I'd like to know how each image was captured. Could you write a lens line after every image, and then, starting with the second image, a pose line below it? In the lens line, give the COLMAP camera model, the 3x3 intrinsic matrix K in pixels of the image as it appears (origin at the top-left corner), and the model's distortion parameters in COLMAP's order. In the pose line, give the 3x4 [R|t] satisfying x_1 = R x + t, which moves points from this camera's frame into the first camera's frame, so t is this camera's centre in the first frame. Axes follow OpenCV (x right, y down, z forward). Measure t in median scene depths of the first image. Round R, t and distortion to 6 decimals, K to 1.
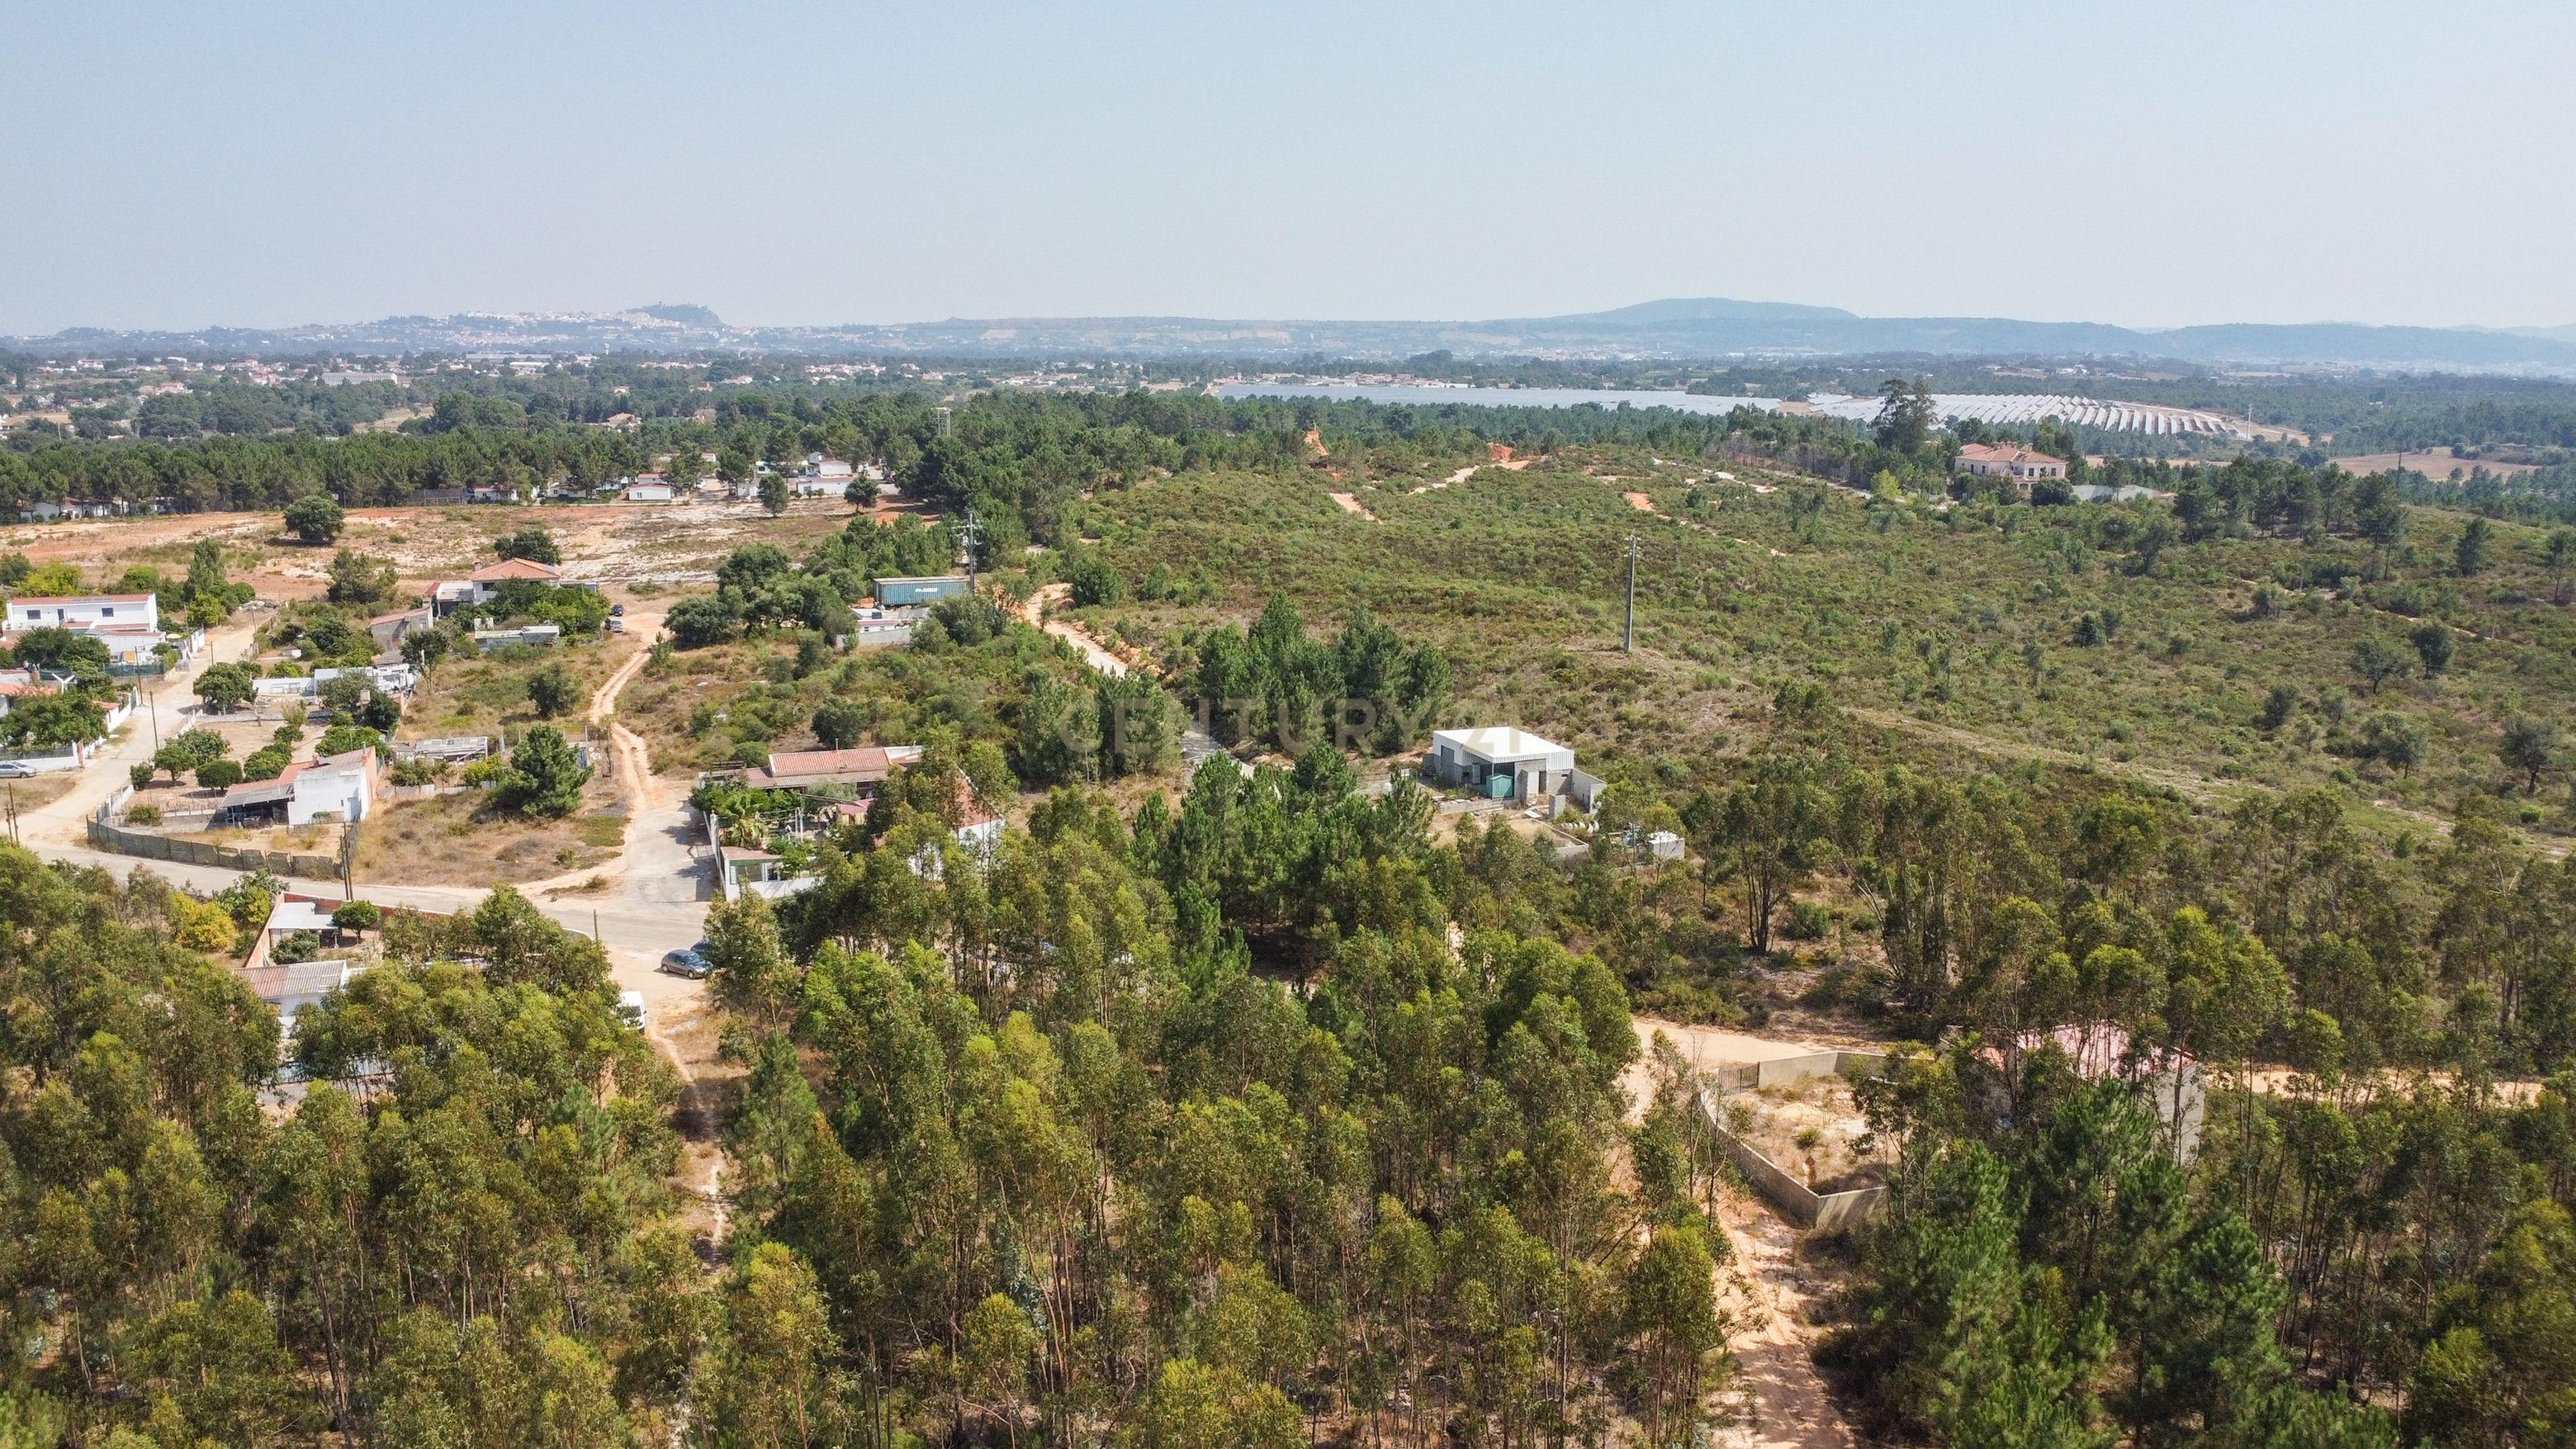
lens RADIAL K [[2308.0, 0, 1288.0], [0, 2308.0, 724.5], [0, 0, 1]] dist [-0.026752, -0.009270]
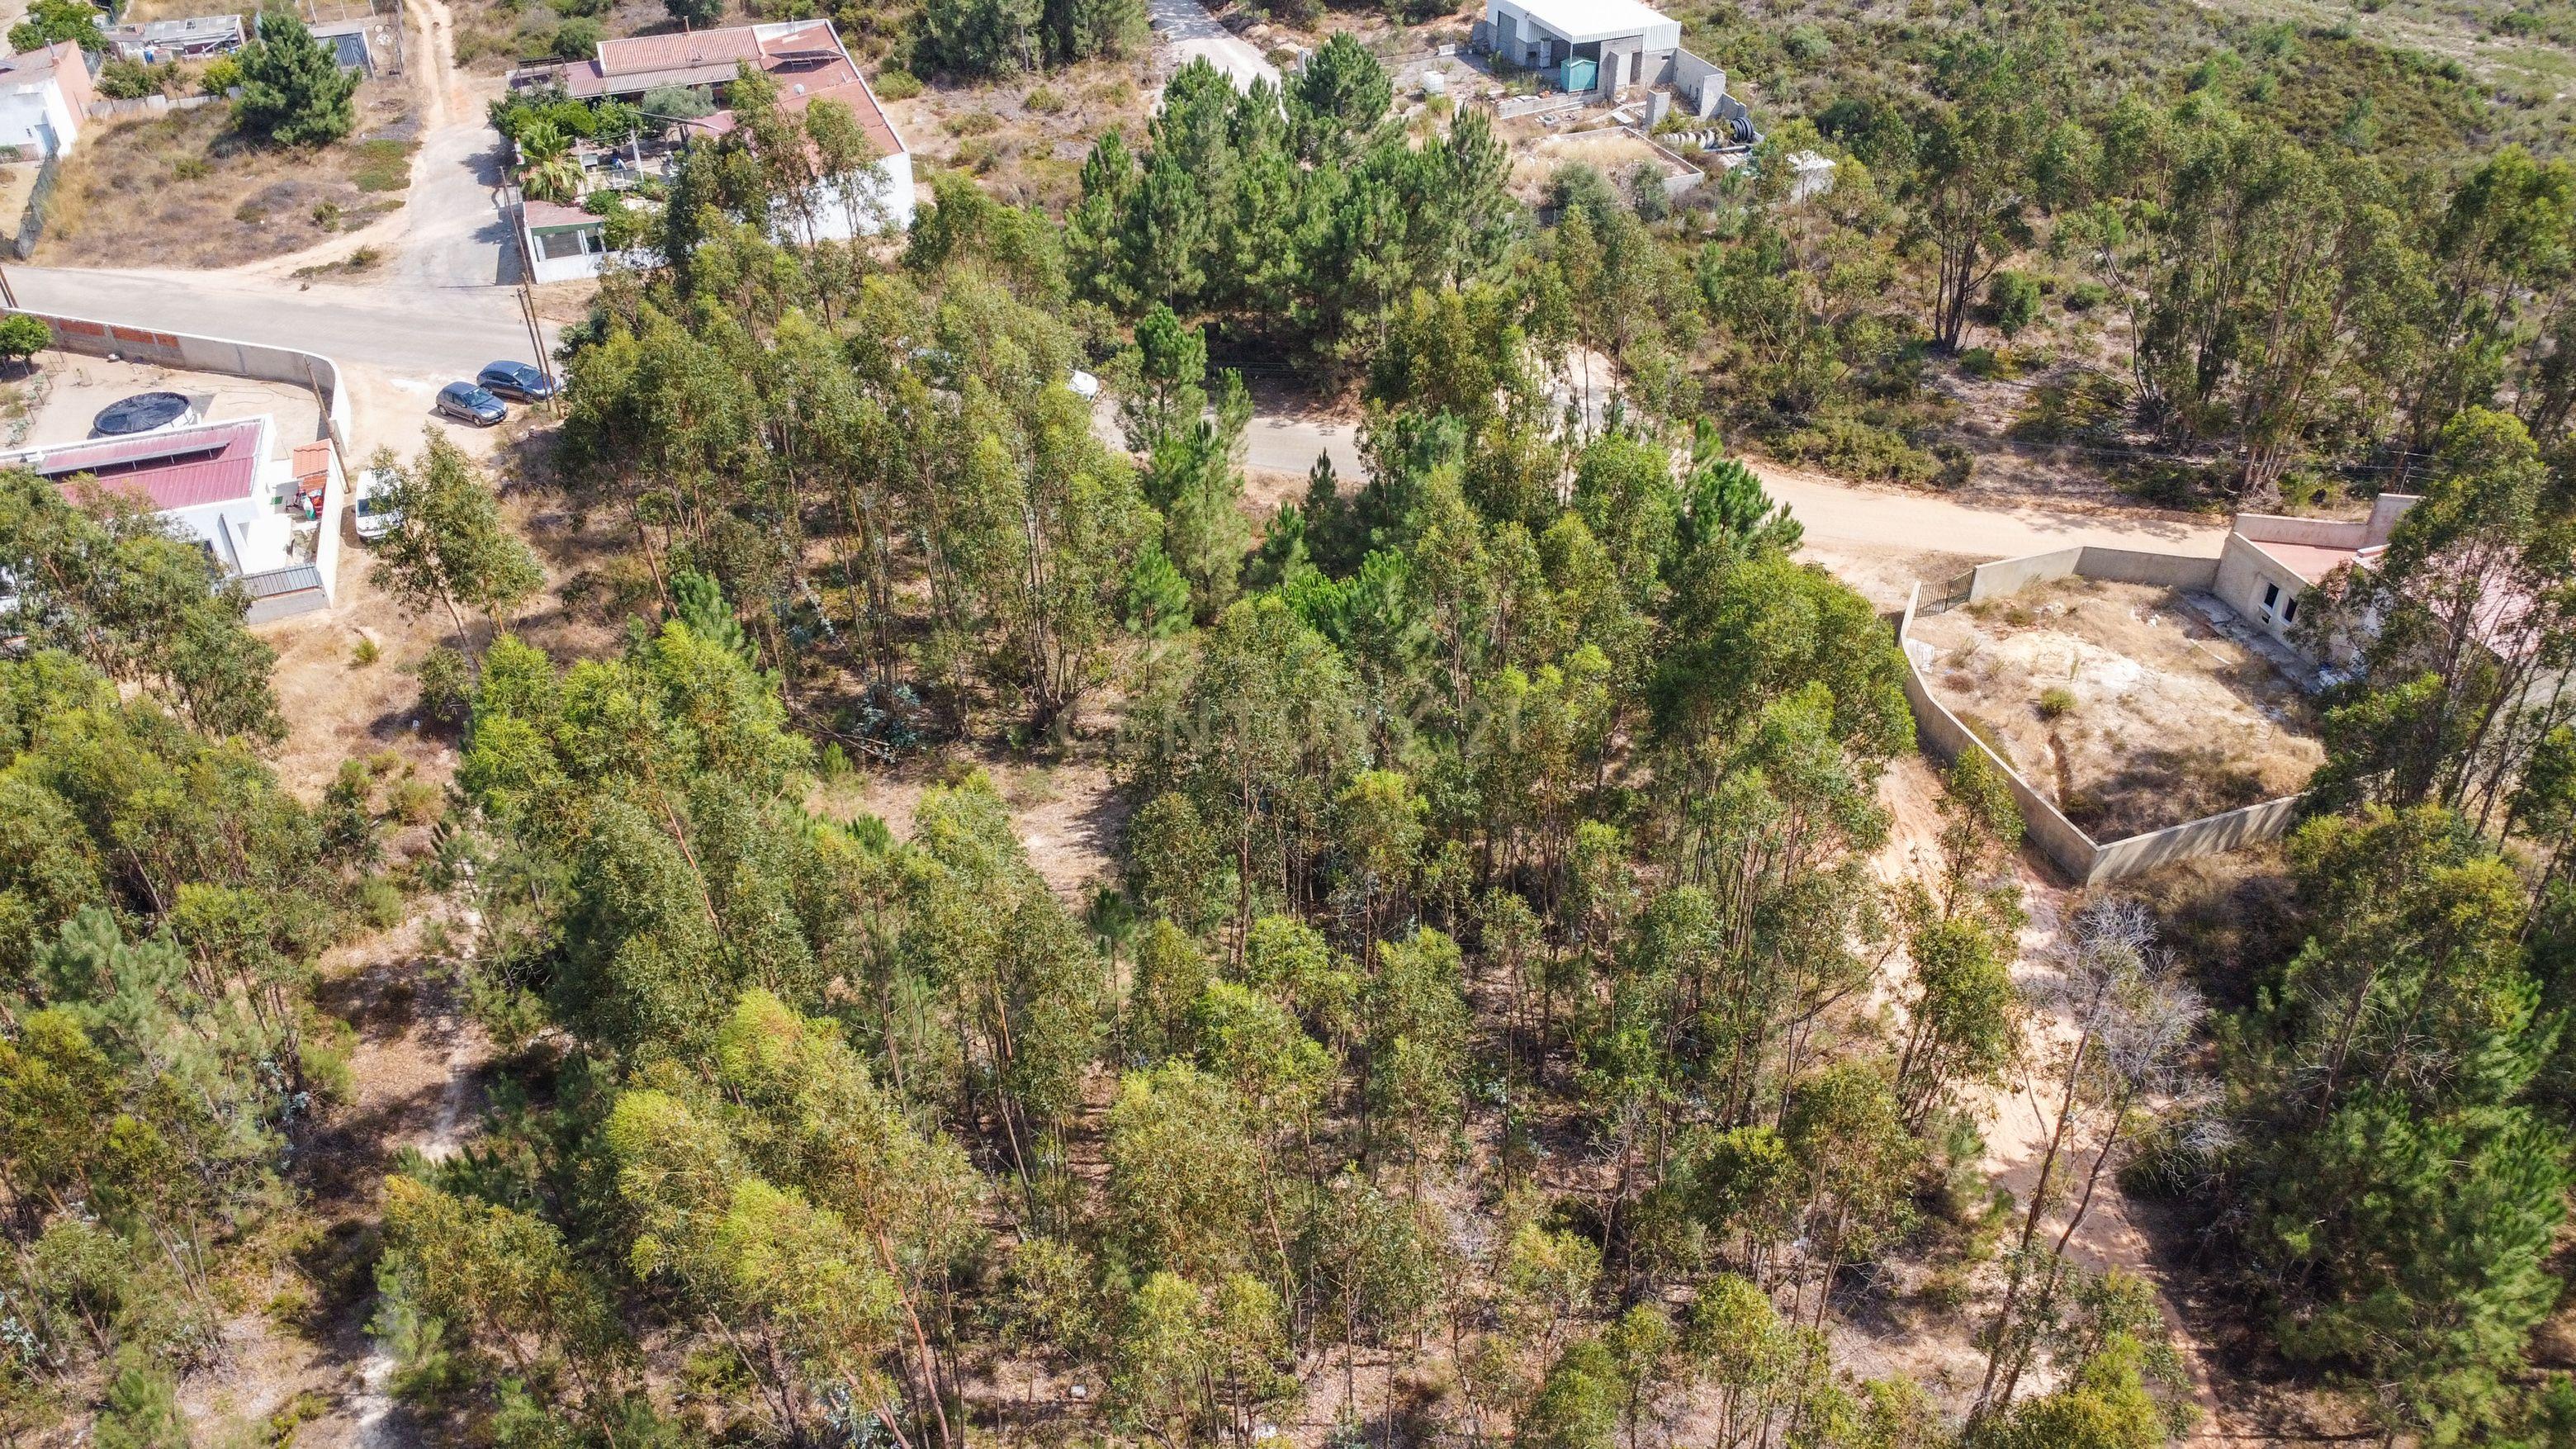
lens RADIAL K [[1892.5, 0, 1288.0], [0, 1892.5, 724.5], [0, 0, 1]] dist [-0.022708, -0.013133]
pose [[0.999883, -0.015282, 0.000135, -0.004816], [0.013704, 0.900438, 0.434768, -0.045841], [-0.006766, -0.434715, 0.900543, 0.329140]]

* Task description
Render all of the material above as a JSON list of strings, one string per line, with blank lines and the pictures left out.

* Response to this exercise
[
  "I'd like to know how each image was captured. Could you write a lens line after every image, and then, starting with the second image, a pose line below it? In the lens line, give the COLMAP camera model, the 3x3 intrinsic matrix K in pixels of the image as it appears (origin at the top-left corner), and the model's distortion parameters in COLMAP's order. In the pose line, give the 3x4 [R|t] satisfying x_1 = R x + t, which moves points from this camera's frame into the first camera's frame, so t is this camera's centre in the first frame. Axes follow OpenCV (x right, y down, z forward). Measure t in median scene depths of the first image. Round R, t and distortion to 6 decimals, K to 1.",
  "lens RADIAL K [[2308.0, 0, 1288.0], [0, 2308.0, 724.5], [0, 0, 1]] dist [-0.026752, -0.009270]",
  "lens RADIAL K [[1892.5, 0, 1288.0], [0, 1892.5, 724.5], [0, 0, 1]] dist [-0.022708, -0.013133]",
  "pose [[0.999883, -0.015282, 0.000135, -0.004816], [0.013704, 0.900438, 0.434768, -0.045841], [-0.006766, -0.434715, 0.900543, 0.329140]]"
]